Note: F5TTS model quality is very high compared to its size, you can check out more about that in my previous blog post ⚡Ultra Compact Text-to-Speech: A Quantized F5TTS
7. Flow Matching for Conditional Text Generation in a Few Sampling Steps 🔗
Paper link: https://aclanthology.org/2024.eacl-short.33/ (idk why they do not release on arxiv)
Explanation: One might ask if it is just on continuous space how you can do it for discrete codes? This paper did this thing using codebook lookup mechanism that resembling vector quantization for output. The implementation also is kept simple and straight forward.
Alternative 🔗
There are other observations that I cannot classify into a single category in this post. Those papers will belong here.
8. Scaling Laws for Precision 🔗
Arxiv link: https://arxiv.org/abs/2411.04330
Explanation: This papers follow relatively similar vibe of Chinchilla scaling paper. However, instead of compute, the main target of analysis is “precision”. Precision here is data type precision during training and calculation. The paper shows evidence that with lower precision (3bit 4bit) the model will not be able to effectively “learn” and even perform worse. With the contemporaneous landscape of “extreme quantization” like 1.5-bit or 2-bit quantization, this result is very critical.
9. Round and Round We Go! What makes Rotary Positional Encodings useful? 🔗
Arxiv link: https://arxiv.org/abs/2410.06205
Explanation: This paper provides multiple analyses of how RoPE affects the training and inference processes of LLM models. It highlights insights that can simplify the development of longer-context-length models by separating the frequency usage of RoPE into positional and semantic components.
10. Chameleon: Mixed-Modal Early-Fusion Foundation Models 🔗
Arxiv link: https://arxiv.org/abs/2405.09818
Explanation: I think I have mentioned this multiple times this year, to me, it is just extremely natural way to do multimodality.

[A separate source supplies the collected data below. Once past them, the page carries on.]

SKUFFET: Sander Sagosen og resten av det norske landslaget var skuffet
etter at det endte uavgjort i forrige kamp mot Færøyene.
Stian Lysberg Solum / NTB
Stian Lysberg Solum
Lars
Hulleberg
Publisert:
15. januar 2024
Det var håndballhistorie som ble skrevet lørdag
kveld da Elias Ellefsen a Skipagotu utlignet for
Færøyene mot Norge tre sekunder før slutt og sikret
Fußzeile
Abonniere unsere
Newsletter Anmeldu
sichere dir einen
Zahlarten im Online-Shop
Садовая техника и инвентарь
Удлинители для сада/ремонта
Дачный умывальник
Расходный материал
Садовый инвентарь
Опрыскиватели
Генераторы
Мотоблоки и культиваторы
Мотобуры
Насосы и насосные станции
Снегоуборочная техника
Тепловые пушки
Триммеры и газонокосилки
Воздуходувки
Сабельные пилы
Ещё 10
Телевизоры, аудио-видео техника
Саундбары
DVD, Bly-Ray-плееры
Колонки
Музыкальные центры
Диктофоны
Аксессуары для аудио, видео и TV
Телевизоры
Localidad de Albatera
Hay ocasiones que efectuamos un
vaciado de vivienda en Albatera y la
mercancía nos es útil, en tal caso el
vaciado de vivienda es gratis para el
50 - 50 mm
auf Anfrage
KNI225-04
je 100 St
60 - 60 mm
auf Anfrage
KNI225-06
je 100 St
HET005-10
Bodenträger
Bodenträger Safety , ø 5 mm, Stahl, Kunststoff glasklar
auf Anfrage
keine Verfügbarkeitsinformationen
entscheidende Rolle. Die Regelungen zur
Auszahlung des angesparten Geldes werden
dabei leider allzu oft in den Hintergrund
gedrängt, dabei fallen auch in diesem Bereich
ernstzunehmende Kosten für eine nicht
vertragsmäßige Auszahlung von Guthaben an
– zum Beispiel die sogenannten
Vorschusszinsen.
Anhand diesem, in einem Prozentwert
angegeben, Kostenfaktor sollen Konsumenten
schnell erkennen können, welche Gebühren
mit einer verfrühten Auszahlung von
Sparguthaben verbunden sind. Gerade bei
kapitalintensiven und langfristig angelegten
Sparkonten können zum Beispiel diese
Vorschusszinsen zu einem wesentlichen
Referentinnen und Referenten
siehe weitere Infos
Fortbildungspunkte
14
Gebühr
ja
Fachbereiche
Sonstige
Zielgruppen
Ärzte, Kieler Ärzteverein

To train a multimodal model, you just need to discretize the model and train it in an exact same way that you train any other text LLM model.
Beyond this I also have an older blog post : https://alandao.net/posts/multi-modal-tokenizing-with-chameleon/ to further explain this paper.
Honorable mention 🔗
11. Ichigo: Mixed-Modal Early-Fusion Realtime Voice Assistant 🔗
Arxiv link: https://arxiv.org/abs/2410.15316
Explanation: Well this is my paper that I worked on with Bach and Rex from Homebrew Research. We have employed Chameleon, but we have proven that mass scale pretraining and architecture change is not needed. We have also proven that cross modality instruction can make the model to adapt to a new modality with mostly just prompting and tried many other interesting things.
This is the first research paper we have done at our company and with friends! It is very memorable so I just want to do some shameless self-promotion plug on my own blog, but hey! hope you enjoy it!
You can check out more at official blog post from the company: https://homebrew.ltd/blog/llama-learns-to-talk
Conclusion 🔗
Those are the papers that I think some are not mainstream, some not even popular, but can offer you insight into other papers or works that is done in 2024. Hope you enjoy the list!